Escaleno II (o Sujeto Omitido I)

Texto referido a Canarios de Yasunari Kawabata





Me di cuenta de cómo estaba la situación cuando vi los bocetos en el estudio. Allí estaban. Sobre la mesa grande donde apoya sus papeles y parte de los tubos de colores y pinceles, en medio de aquel aparente desbarajuste estaban los rasgos de la mujer apenas delineados con una carbonilla gruesa. La cara de la mujer en primer plano, de frente; en una esquina superior sólo los ojos y el ceño, en otra lámina todo el contorno del perfil y parte del cabello detrás del minucioso detalle de la oreja derecha. En otra, los labios como saliendo de la página y los ojos y nariz apenas esbozados.
Vi los bocetos y supe que esa era la última. Las otras habían dejado su huella en el estudio, quedaban más o menos completas sus fisonomías, pero no pudieron llegar a cuadro. Yo me encargué, como me encargaría de ésta también.
Averigüé sus datos en la libreta manchada con dedos de colores que cuelga al lado del teléfono y la llamé. Quedó de recibirme esa misma tarde. Me preparé cuidadosamente para la entrevista.
Yo había aprendido que no hay mejor forma de desprestigiar a un hombre que mostrándose miserable. Parece que la miserable no es culpable de serlo, el culpable es él, por haberla elegido para sí, y seguramente no habrá mujer que sabiéndolo, quiera ser vista con él. Así que me puse el conjuntito de visitar a las amantes de mi marido. Un trajecito negro ratón, bastante viejo, unos zapatos chuecos de taco que sólo uso en estas oportunidades, me pinté con el color bordó más horrible que encontré pero con cuidado, la miseria no puede ser ridícula porque entonces el efecto no es el mismo. El pelo bien sujeto detrás de la cabeza en un moño prolijo.
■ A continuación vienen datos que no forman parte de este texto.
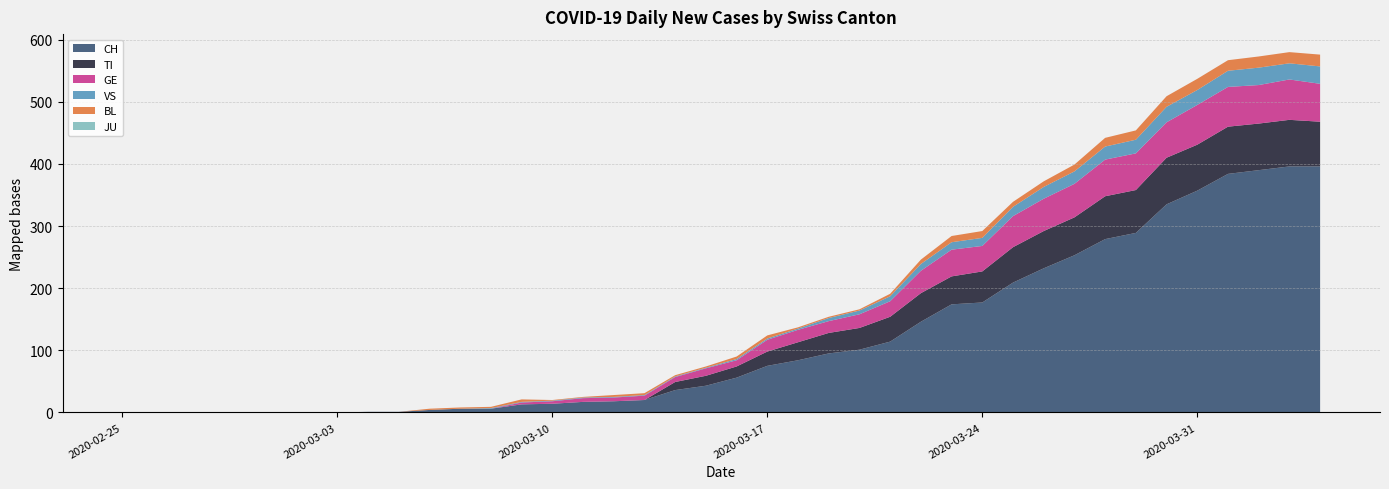

Reading right to left, extract all data points from this chart.

CH: 396	396	390	384	357	335	289	279	253	232	209	177	174	146	114	101	95	84	75	56	43	36	20	18	17	14	13	6	6	4	1	1	0	0	0	0	0	0	0	0
TI: 72	75	75	76	74	75	69	69	61	60	57	50	45	46	40	35	33	29	23	18	16	13	0	0	0	0	0	0	0	0	0	0	0	0	0	0	0	0	0	0
GE: 61	65	62	64	64	57	59	59	54	52	50	41	43	36	25	22	19	20	19	10	12	8	7	6	6	4	3	0	0	0	0	0	0	0	0	0	0	0	0	0
VS: 28	26	28	26	24	25	22	21	20	19	15	13	12	11	8	6	5	2	2	2	1	1	1	1	1	1	1	1	0	0	0	0	0	0	0	0	0	0	0	0
JU: 0	0	0	0	0	0	0	0	0	0	0	0	0	0	0	0	0	0	0	0	0	0	0	0	0	0	0	0	0	0	0	0	0	0	0	0	0	0	0	0
BL: 19	18	18	17	18	17	15	14	11	9	8	11	10	7	4	2	2	2	5	4	2	2	3	3	1	1	4	2	2	2	0	0	0	0	0	0	0	0	0	0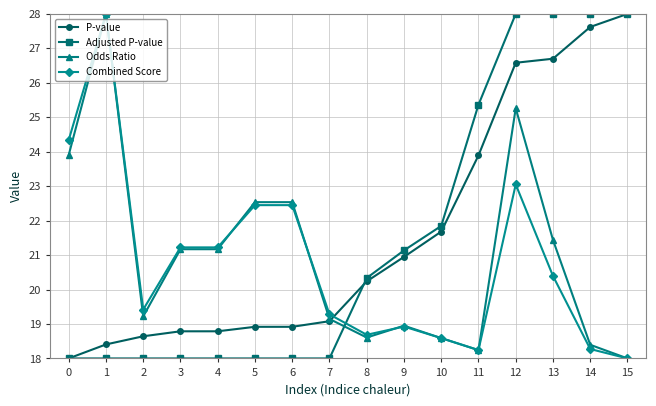

At 12, list the series in order from smallest to largest.

Combined Score, Odds Ratio, P-value, Adjusted P-value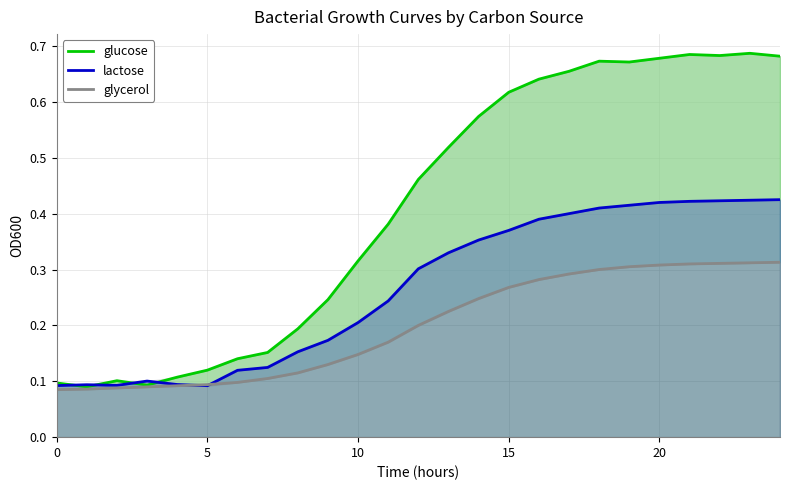

What is the sum of all glucose values?

10.3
No sé por qué me preocupo tanto por el pelo, si después de todo lo que les digo, lo menos que quieren ver es mi cara, en seguida entran a buscar objetos perdidos por el suelo o a los lados, no vuelven a mirarme a los ojos.
Me recibió, con aquella expresión de ansiedad en la cara que tan bien les conozco. Me senté sin esperar a que me lo ofreciera, y ahí nomás le dije que estaba apurada porque debía ir a recoger a nuestra pobre hija inválida. ¡Qué cara puso! ¡Cómo! ¿No le dijo que tenemos una hijita enferma? me asombré, mientras intentaba no reírme. Entonces aprovechando la circunstancia me escondí tras el pañuelo que me apresuré a sacar de la cartera. Eso hubiera sido suficiente. Supe que ya había ganado la partida y que esa mujer desaparecería inmediatamente. Cómo iría ella, tan buena y bonita a sacarle el marido a una pobre mujer ajada y pasada de moda, y encima un tipo con una carga como esa: una niñita inválida. Pensándolo bien, qué hijo de puta este tipo, ¿no? Dejar a la pobre mujer sola en su casa, desentendiéndose de su hija para jugar al artista-amante. Ni modo de pescarlo algún día con la hija colgándole de la espalda.
Eso era suficiente, digo. Pero se me ocurrió algo divertido y quise probar: Hacía tiempo que andaba con ganas de tener una pareja de canarios. Así que se lo dije. Le dije que mi hijita (ni sabía que nombre inventarle) adoraba los canarios y que no habíamos podido comprarle una parejita porque él no era capaz de ocuparse de sus asuntos como padre, correctamente. Ni siquiera se lo pedí. Simplemente lo comenté, como un ejemplo de lo insensible de su actitud. Me despedí rogándole que no lo viera más, porque no podríamos hacerle frente a la vida solas, mi hija y yo. Y me fui.
La otra tarde, cuando entró a casa con los ojos de carnero degollado, triste y con los canarios enjaulados, pensé que me daba un ataque de risa. Quién sabe qué le habrá dicho ella para sacárselo de encima.